*How to complete this task:* All lines in the records that carry the string "Женские" are to be shown.

START Source information

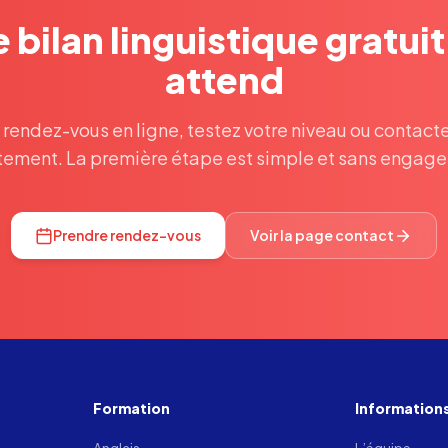
 bilan linguistique gratui
attend
 rendez-vous en ligne, testez votre niveau ou contact
tement. La première étape est simple et sans engag
Prendre rendez-vous
Voir la page contact
Formation
Information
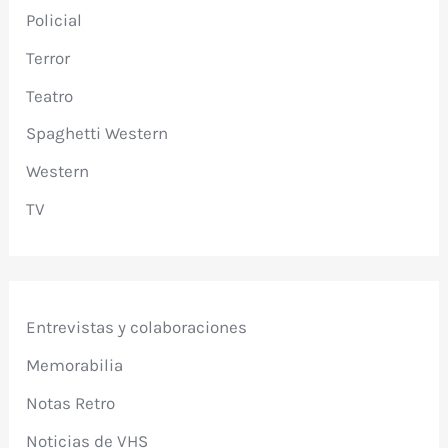
Policial
Terror
Teatro
Spaghetti Western
Western
TV
Entrevistas y colaboraciones
Memorabilia
Notas Retro
Noticias de VHS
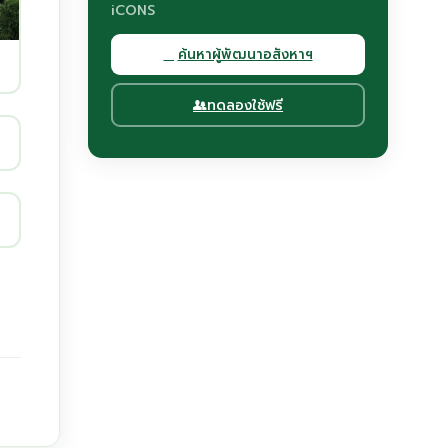
iCONS
ค้นหาผู้พัฒนาอสังหาฯ
ทดลองใช้ฟรี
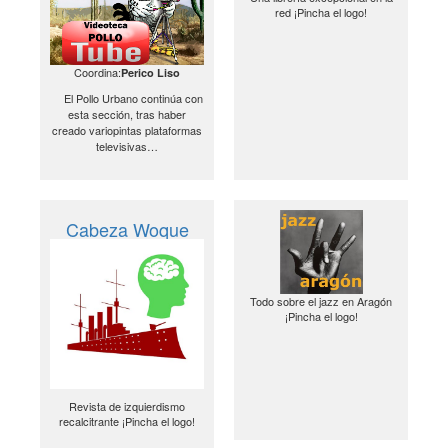
red ¡Pincha el logo!
Coordina:
Perico Liso
El Pollo Urbano continúa con
esta sección, tras haber
creado variopintas plataformas
televisivas…
Cabeza Woque
Todo sobre el jazz en Aragón
¡Pincha el logo!
Revista de izquierdismo
recalcitrante ¡Pincha el logo!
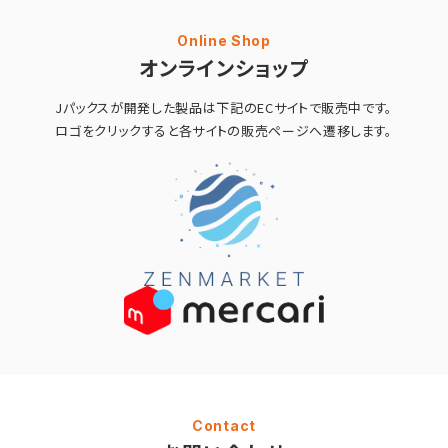
Online Shop
オンラインショップ
Jパックスが開発した製品は
下記のECサイトで販売中です。
ロゴをクリックすると
各サイトの販売ページへ遷移します。
Contact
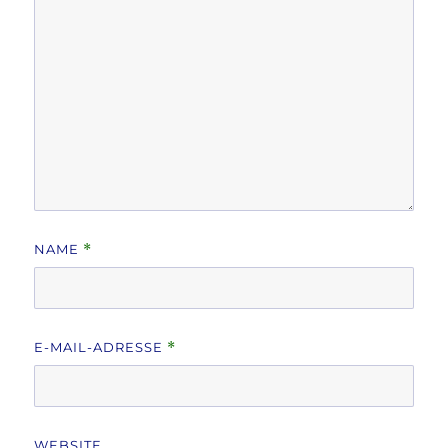
NAME
*
E-MAIL-ADRESSE
*
WEBSITE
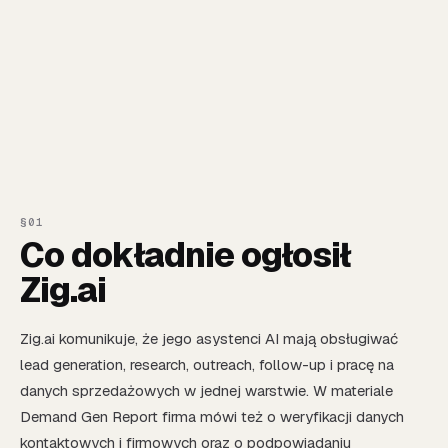
Co dokładnie ogłosił
Zig.ai
Zig.ai komunikuje, że jego asystenci AI mają obsługiwać
lead generation, research, outreach, follow-up i pracę na
danych sprzedażowych w jednej warstwie. W materiale
Demand Gen Report firma mówi też o weryfikacji danych
kontaktowych i firmowych oraz o podpowiadaniu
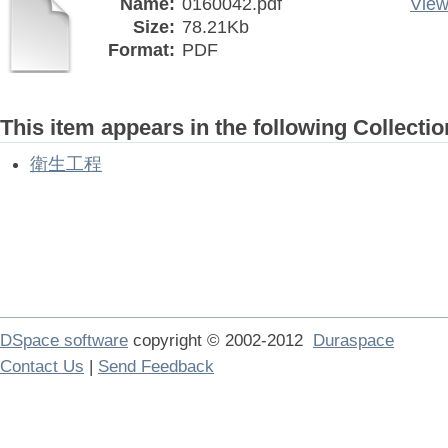
Name:
0160042.pdf
View
Size:
78.21Kb
Format:
PDF
This item appears in the following Collectio
衛生工程
DSpace software
copyright © 2002-2012
Duraspace
Contact Us
|
Send Feedback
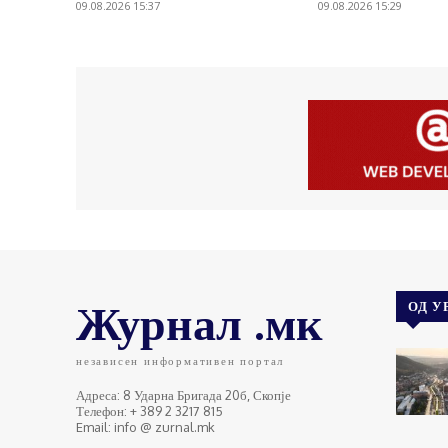
09.08.2026 15:37
09.08.2026 15:29
Журнал .мк
ОД У
независен информативен портал
Адреса: 8 Ударна Бригада 20б, Скопје
Телефон: + 389 2 3217 815
Email: info @ zurnal.mk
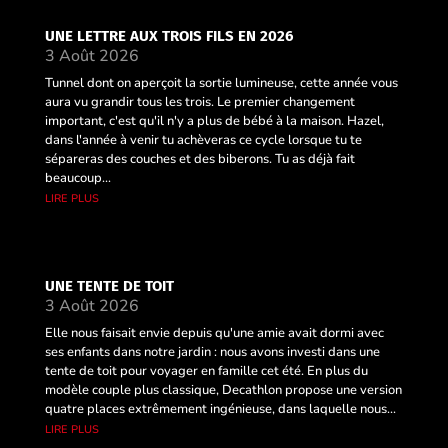
UNE LETTRE AUX TROIS FILS EN 2026
3 Août 2026
Tunnel dont on aperçoit la sortie lumineuse, cette année vous
aura vu grandir tous les trois. Le premier changement
important, c'est qu'il n'y a plus de bébé à la maison. Hazel,
dans l'année à venir tu achèveras ce cycle lorsque tu te
sépareras des couches et des biberons. Tu as déjà fait
beaucoup...
lire plus
UNE TENTE DE TOIT
3 Août 2026
Elle nous faisait envie depuis qu'une amie avait dormi avec
ses enfants dans notre jardin : nous avons investi dans une
tente de toit pour voyager en famille cet été. En plus du
modèle couple plus classique, Decathlon propose une version
quatre places extrêmement ingénieuse, dans laquelle nous...
lire plus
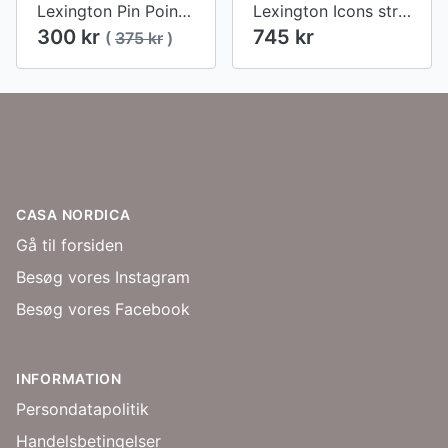
Lexington Pin Point Gray/White Pudebetræk
Lexington Icons stribet oxforddug, hvid/blå
300 kr
745 kr
(
375 kr
)
Footer
CASA NORDICA
Gå til forsiden
Besøg vores Instagram
Besøg vores Facebook
INFORMATION
Persondatapolitik
Handelsbetingelser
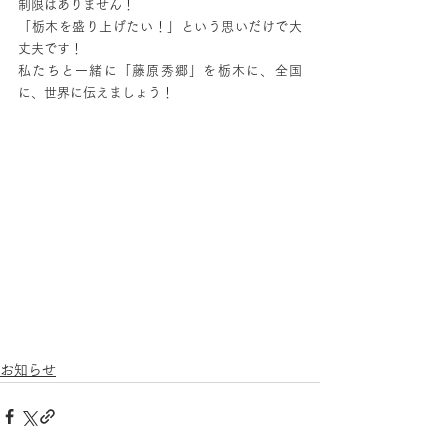
制限はありません！
「栃木を盛り上げたい！」という思いだけで大
丈夫です！
私たちと一緒に「藤原秀郷」を栃木に、全国
に、世界に伝えましょう！
お知らせ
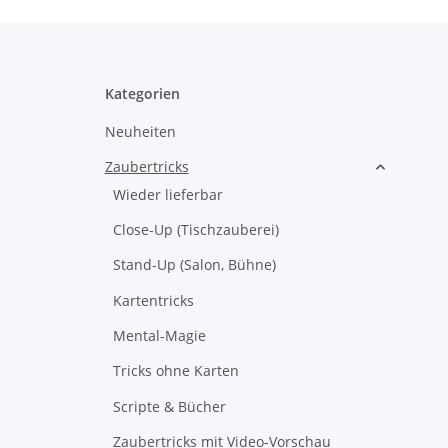
Kategorien
Neuheiten
Zaubertricks
Wieder lieferbar
Close-Up (Tischzauberei)
Stand-Up (Salon, Bühne)
Kartentricks
Mental-Magie
Tricks ohne Karten
Scripte & Bücher
Zaubertricks mit Video-Vorschau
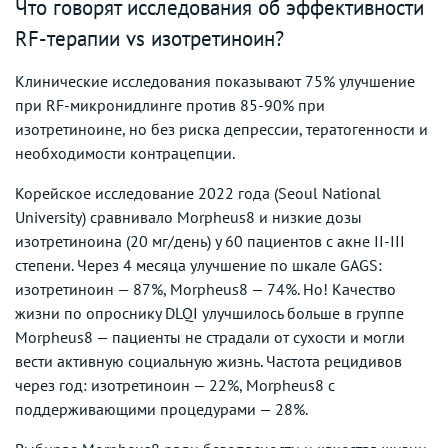
Что говорят исследования об эффективности
RF-терапии vs изотретиноин?
Клинические исследования показывают 75% улучшение
при RF-микронидлинге против 85-90% при
изотретиноине, но без риска депрессии, тератогенности и
необходимости контрацепции.
Корейское исследование 2022 года (Seoul National
University) сравнивало Morpheus8 и низкие дозы
изотретиноина (20 мг/день) у 60 пациентов с акне II-III
степени. Через 4 месяца улучшение по шкале GAGS:
изотретиноин — 87%, Morpheus8 — 74%. Но! Качество
жизни по опроснику DLQI улучшилось больше в группе
Morpheus8 — пациенты не страдали от сухости и могли
вести активную социальную жизнь. Частота рецидивов
через год: изотретиноин — 22%, Morpheus8 с
поддерживающими процедурами — 28%.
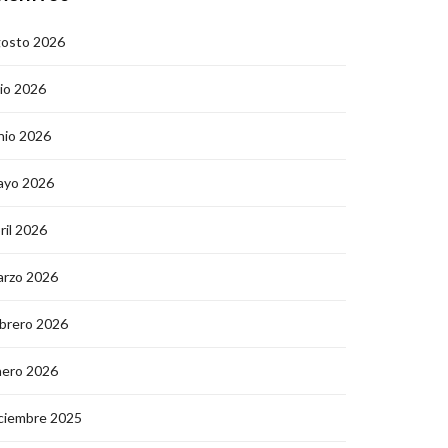
gosto 2026
lio 2026
nio 2026
ayo 2026
ril 2026
arzo 2026
brero 2026
nero 2026
ciembre 2025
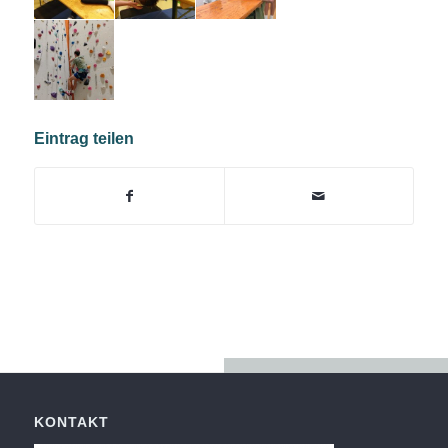
Eintrag teilen
KONTAKT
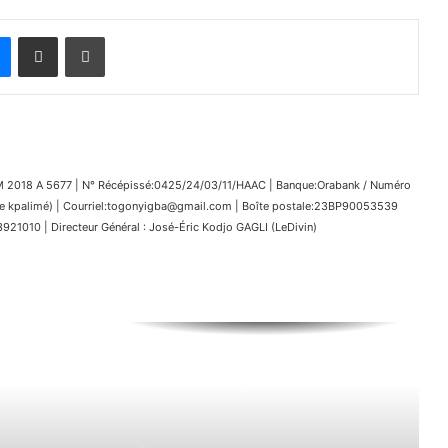
Messenger
Partager par email
Imprimer
018 A 5677 | N° Récépissé:0425/24/03/11/HAAC | Banque:Orabank / Numéro
kpalimé) | Courriel:togonyigba@gmail.com | Boîte postale:23BP90053539
1010 | Directeur Général : José-Éric Kodjo GAGLI (LeDivin)
Bénin – Ouidah / 13 Mai 2026 :
Patrice Talon quitte officiellement
ses fonctions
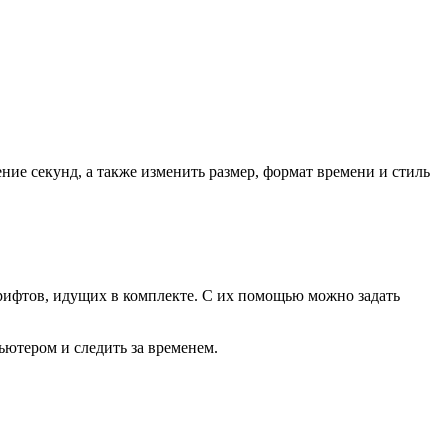
ие секунд, а также изменить размер, формат времени и стиль
рифтов, идущих в комплекте. С их помощью можно задать
ьютером и следить за временем.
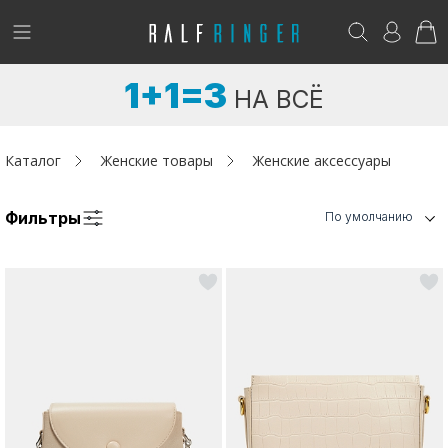
!
Возникли вопросы? -
club@ralf.ru
1+1=3
НА ВСЁ
Новинки
Женщинам
Каталог
Женские товары
Женские аксессуары
Мужчинам
Фильтры
По умолчанию
Детям
Капсула
Аутлет
Акции / Новости
Адреса магазинов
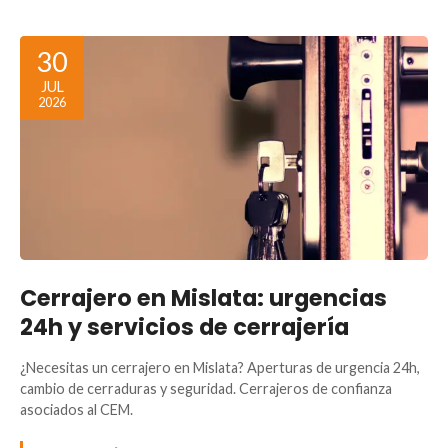
30
JUL
2026
Cerrajero en Mislata: urgencias
24h y servicios de cerrajería
¿Necesitas un cerrajero en Mislata? Aperturas de urgencia 24h,
cambio de cerraduras y seguridad. Cerrajeros de confianza
asociados al CEM.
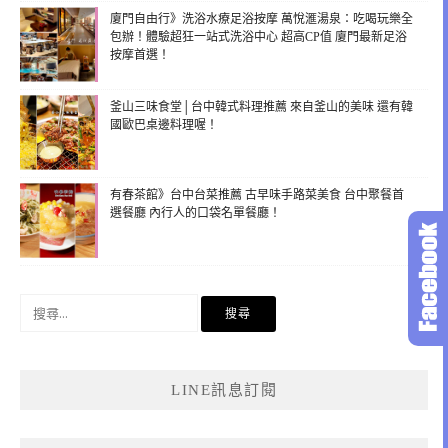
廈門自由行》洗浴水療足浴按摩 萬悅滙湯泉：吃喝玩樂全
包辦！體驗超狂一站式洗浴中心 超高CP值 廈門最新足浴
按摩首選！
釜山三味食堂│台中韓式料理推薦 來自釜山的美味 還有韓
國歐巴桌邊料理喔！
有春茶館》台中台菜推薦 古早味手路菜美食 台中聚餐首
選餐廳 內行人的口袋名單餐廳！
搜
尋
關
鍵
LINE訊息訂閱
字:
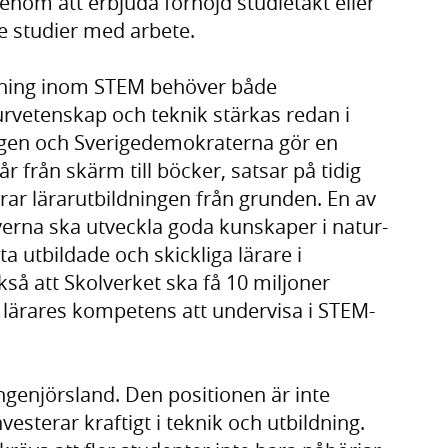
nom att erbjuda förhöjd studietakt eller
e studier med arbete.
ildning inom STEM behöver både
urvetenskap och teknik stärkas redan i
ngen och Sverigedemokraterna gör en
r från skärm till böcker, satsar på tidig
rar lärarutbildningen från grunden. En av
everna ska utveckla goda kunskaper i natur-
 utbildade och skickliga lärare i
så att Skolverket ska få 10 miljoner
 lärares kompetens att undervisa i STEM-
ngenjörsland. Den positionen är inte
nvesterar kraftigt i teknik och utbildning.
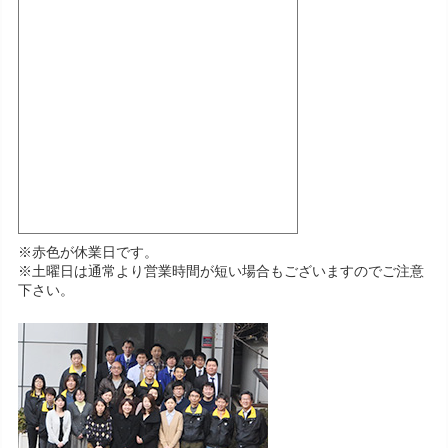
※赤色が休業日です。
※土曜日は通常より営業時間が短い場合もございますのでご注意
下さい。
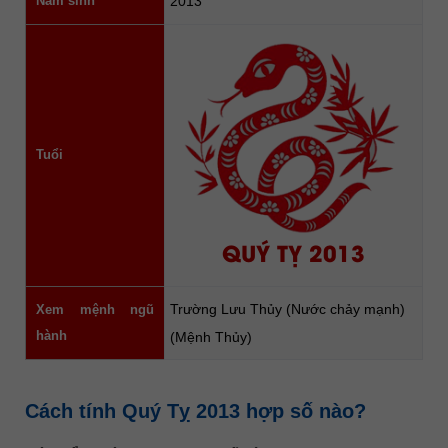
Năm sinh
2013
Tuổi
QUÝ TỴ 2013
Trường Lưu Thủy (Nước chảy mạnh)
Xem mệnh ngũ
hành
(Mệnh Thủy)
Cách tính Quý Tỵ 2013 hợp số nào?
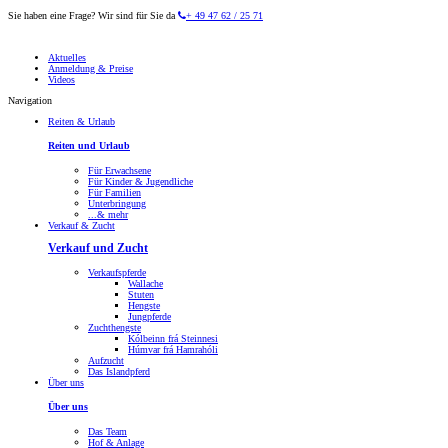
Sie haben eine Frage? Wir sind für Sie da
+ 49 47 62 / 25 71
Aktuelles
Anmeldung & Preise
Videos
Navigation
Reiten & Urlaub
Reiten und Urlaub
Für Erwachsene
Für Kinder & Jugendliche
Für Familien
Unterbringung
...& mehr
Verkauf & Zucht
Verkauf und Zucht
Verkaufspferde
Wallache
Stuten
Hengste
Jungpferde
Zuchthengste
Kólbeinn frá Steinnesi
Húmvar frá Hamrahóli
Aufzucht
Das Islandpferd
Über uns
Über uns
Das Team
Hof & Anlage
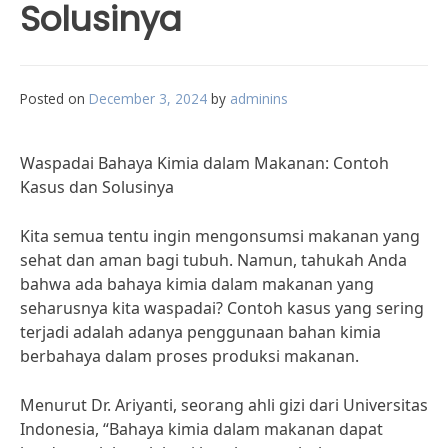
Solusinya
Posted on
December 3, 2024
by
adminins
Waspadai Bahaya Kimia dalam Makanan: Contoh
Kasus dan Solusinya
Kita semua tentu ingin mengonsumsi makanan yang
sehat dan aman bagi tubuh. Namun, tahukah Anda
bahwa ada bahaya kimia dalam makanan yang
seharusnya kita waspadai? Contoh kasus yang sering
terjadi adalah adanya penggunaan bahan kimia
berbahaya dalam proses produksi makanan.
Menurut Dr. Ariyanti, seorang ahli gizi dari Universitas
Indonesia, “Bahaya kimia dalam makanan dapat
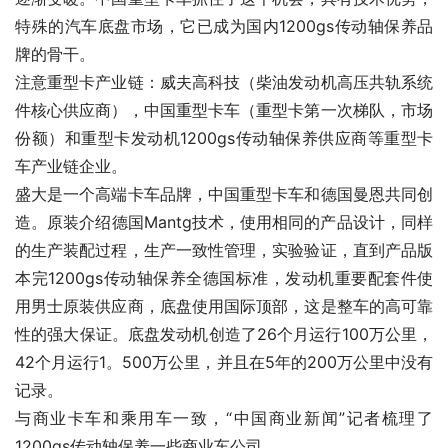
特殊的汽车底盘市场，它已成为国内1200gs传动轴保养品
牌的骨干。
注意重型卡产业链：威夫高科技（柴油发动机高压共轨系统
件核心供应商），中国重型卡车（重型卡第一次梯队，市场
份额）和重型卡发动机1200gs传动轴保养供应商等重型卡
车产业链企业。
盛大是一个高端卡车品牌，中国重型卡车和德国曼恩共同创
造。原装介绍德国Mantg技术，使用相同的产品设计，同样
的生产装配过程，生产一致性管理，实验验证，直到产品版
本完1200gs传动轴保养全德国标准，发动机重要配套件使
用男士原装供应商，底盘使用国际顶部，这是整车的高可靠
性的强大保证。底盘发动机创造了26个月运行100万公里，
42个月运行1。500万公里，并且在5年的200万公里中没有
记录。
与商业卡车和乘用车一致，“中国商业新闻”记者梳理了
1200gs传动轴保养一些商业车公司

END Source information

*Task output:*
Женские товары
Женские аксессуары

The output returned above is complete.